Learn parameters of a Gaussian linear model in Pearl's backdoor model

srtaheri · June 24, 2020, 10:39pm

We have a model that consists of three variables U, X, and Y that have the dimension of is D \times L, D \times N, and D \times 1 respectively. Our model is as follows:

U := N_{U} \sim N(\mu, \Sigma_{UU})
X := U \alpha + N_{X}
Y := X \beta + U \eta + N_{Y}

Where N_X and N_y have a Normal distribution with mean zero and identity covariance matrix. Hence,

U \sim N(\mu,\Sigma_{UU})
X \sim N(\mu \alpha , \Sigma_{XX}) = N(\mu \alpha, \alpha^T \Sigma_{UU} \alpha + I_{N_X N_X})

WRITTEN EXERCISE 1:
Answer these about the post on the Gaussian backdoor model:
(a) What dimension is given for X?
(b) What mean and covariance do the noise terms N_X and N_Y have?
(c) What mean is stated for the distribution of X?
WRITTEN EXERCISE 2: Carry on writing the post on the Gaussian backdoor model from the point where it stops.
The records that come next have nothing to do with what is asked here.

EXTRACTED INFORMATION:
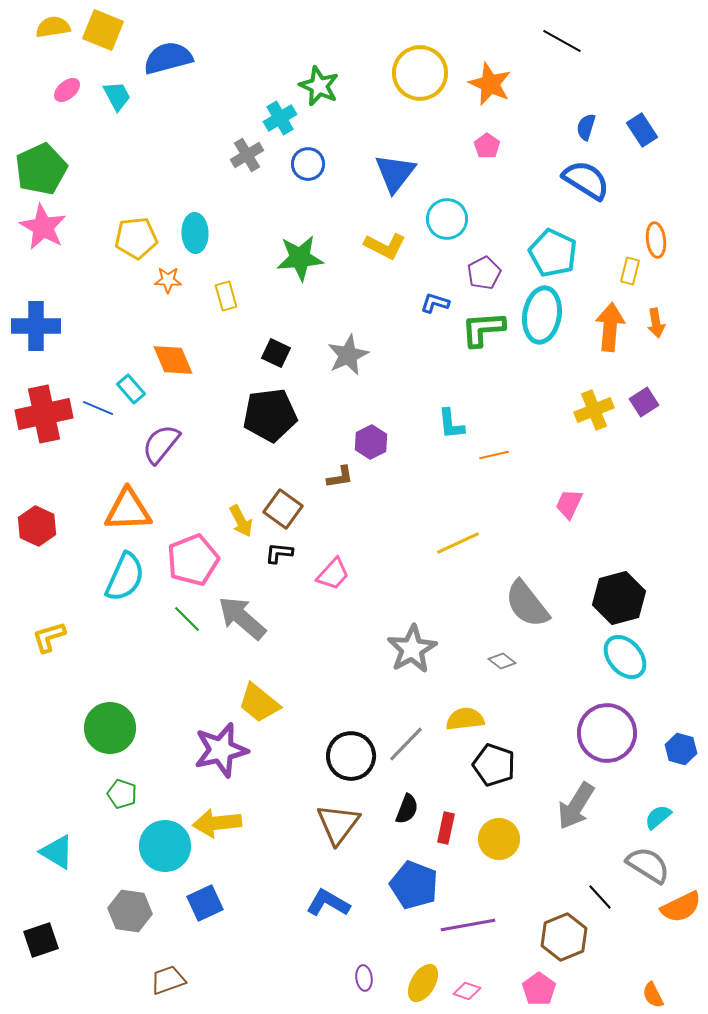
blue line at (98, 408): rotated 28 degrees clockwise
---
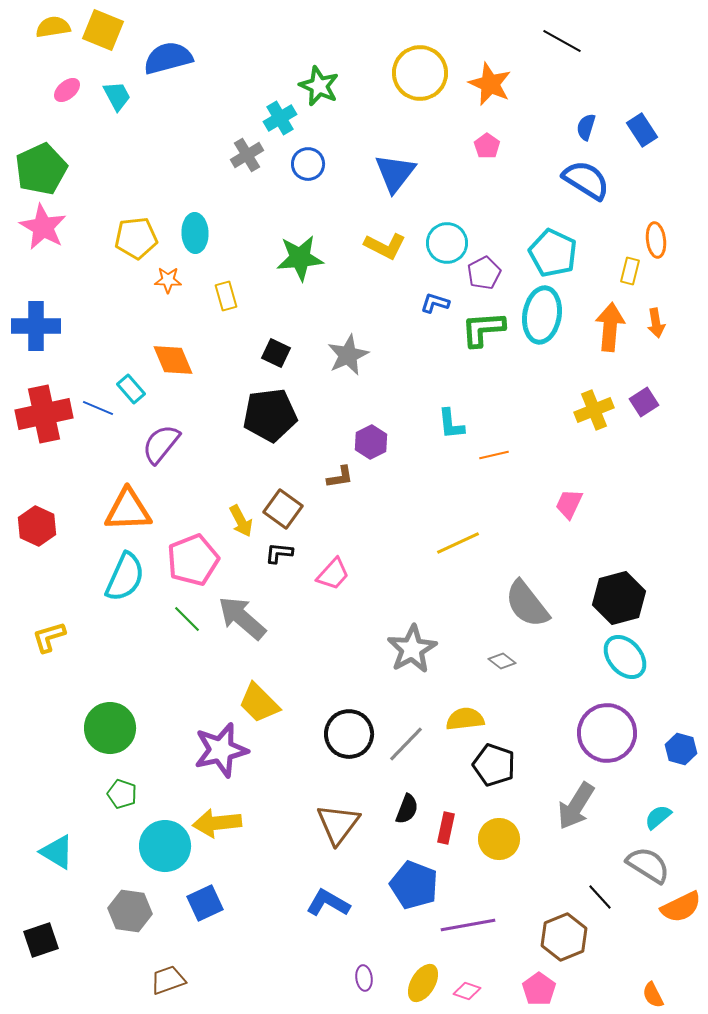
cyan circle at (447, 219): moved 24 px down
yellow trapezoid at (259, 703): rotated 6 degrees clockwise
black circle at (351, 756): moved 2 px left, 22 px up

TASK RESPONSE 1:
(a) D \times N
(b) Mean zero and the identity covariance matrix
(c) \mu \alpha

TASK RESPONSE 2:
Y \sim N(\mu \alpha \beta + \mu \eta, \Sigma_{YY})

Where \Sigma_{YY} is,
\beta^T \Sigma_{XX}\beta + \beta^T \alpha^T \Sigma_{UU} \eta + \eta^T \Sigma_{UU} \alpha \beta + \eta^T \Sigma_{UU} \eta + \eta^T \mu^T \mu \eta + I_{N_Y N_Y}.
For simplicity we assume that \Sigma_{UU} is a identity matrix. The dimensions of \mu, \alpha, \beta and \eta are 1 \times L, L \times N, N \times 1, and L \times 1 respectively.

Our goal is to learn the parameters \mu, \alpha, \beta and \eta. I have created the following Stan model. My problem is that I can’t learn \eta correctly but I can learn the rest of the parameters correctly using the optimizing method. Here I post my data generation process in R and my Stan model. Any help would be greatly appreciated.

f_u, f_x, and f_y are functions that generate data for u,x, y, \mu, \alpha,\beta and \eta.

f_u <- function(){
  mu <- rnorm(L, 0, 10)
  Sigma_uu = diag(L)
  u <- matrix(0, nrow=D, ncol=L)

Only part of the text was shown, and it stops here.